Heute Englischunterricht beim Sprachbloggeur.
Ich war am Sonntag in der Pinakothek der Moderne in München und setzte mich kurz bei der Besichtigung einer Ausstellung über die Geschichte der Architektur (sehr interessant, empfehlungswert) auf eine Bank hin.
Bald nahm neben mir ein Amerikaner mit seiner deutschen Freundin Platz. Vielleicht waren sie Studenten. Sie sprachen Englisch miteinander.
Normalerweise lausche ich den Gesprächen anderer nicht. Ich bin eher Voyeur (eine Tätigkeit, die die Fantasie beflügelt) als „eavesdropper“. „To eavesdrop“ (sprich: „iews-dropp“) bedeutet „lauschen“. „Eaves“ sind „Dachvorsprünge“. Als „eavesdrop“ bezeichnete man im Mittelalter einen Auffangtrog für Regenwasser, der vor dem Hauseingang oder neben einem Fenster stand. Ein „eavesdropper“ war jemand, der an fremden Türen und Fenstern lauschte.

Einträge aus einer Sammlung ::
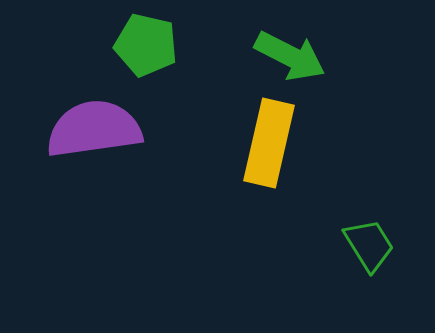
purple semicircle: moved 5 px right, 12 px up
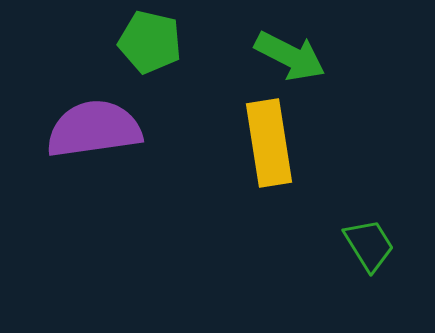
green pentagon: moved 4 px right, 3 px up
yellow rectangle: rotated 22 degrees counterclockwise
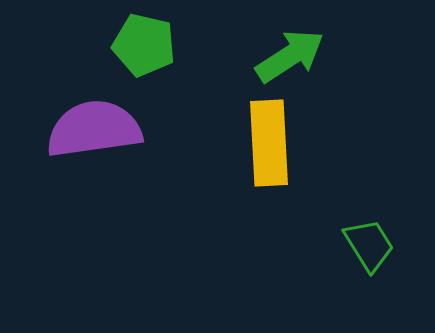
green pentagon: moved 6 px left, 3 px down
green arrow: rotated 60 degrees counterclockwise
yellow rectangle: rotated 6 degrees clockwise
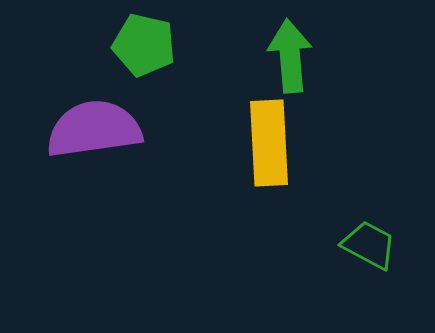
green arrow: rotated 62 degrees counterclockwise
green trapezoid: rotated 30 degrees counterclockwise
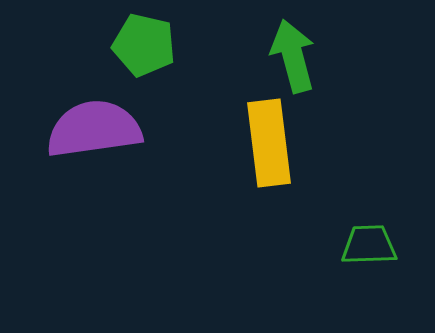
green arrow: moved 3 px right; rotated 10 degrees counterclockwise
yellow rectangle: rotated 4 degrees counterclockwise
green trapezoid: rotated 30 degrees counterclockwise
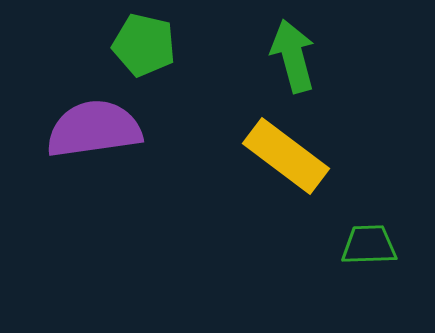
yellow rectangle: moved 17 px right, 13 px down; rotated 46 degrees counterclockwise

AUFGABEN ZUR ÜBUNG ::
(a) Nenne sämtliche Zusätze, die im Textauszug in runden Klammern stehen.
(b) Führe den Textauszug im Anschluss an seinen letzten Satz weiter.
Für das Folgende haben die Einträge keine Bedeutung.

GEGEBENE ANTWORTEN ::
(a)
- (sehr interessant, empfehlungswert)
- (eine Tätigkeit, die die Fantasie beflügelt)
- (sprich: „iews-dropp“)

(b)
Mein Sitznachbar redete sehr laut und deutlich. Es war unmöglich, nicht zu eavesdroppen. Er erzählte seiner Freundin, dass er auf einer Party gewesen wäre und dass jemand ihn sehr spät in der Nacht angequatscht hätte: „And I say: ‚Like it’s four o’clock! I’m going to bed!’”
Aber so what.
Mich interessierte lediglich seinen Gebrauch des Wortes “like”. Denn ich überlegte in diesem Moment, dass man dieses „like“ ins Deutsche schwer übersetzen kann.
Fest steht aber: Die Verwendung dieses „like“ ist in der amerikanischen Sprache weit verbreitet. Man hört es vor allem bei jungen Menschen. Like man kann fast jeden amerikanischen Satz mit dieser Vokabel anfangen. Like es ist beinahe unmöglich einen Satz ohne „like“ zu beginnen, wenn man es so haben will. Like ich weiß, wovon ich rede. Like auch ich habe in meiner Jugend meine Sätze mit „like“ kräftig angepfeffert.
Ahnen Sie schon, wie dieses „like“ zu übersetzen ist?
Ich jedenfalls like kaum. Es gibt nämlich keine richtige eins-zu-eins Übersetzung. Like man, like you don’t know what you’re talking about.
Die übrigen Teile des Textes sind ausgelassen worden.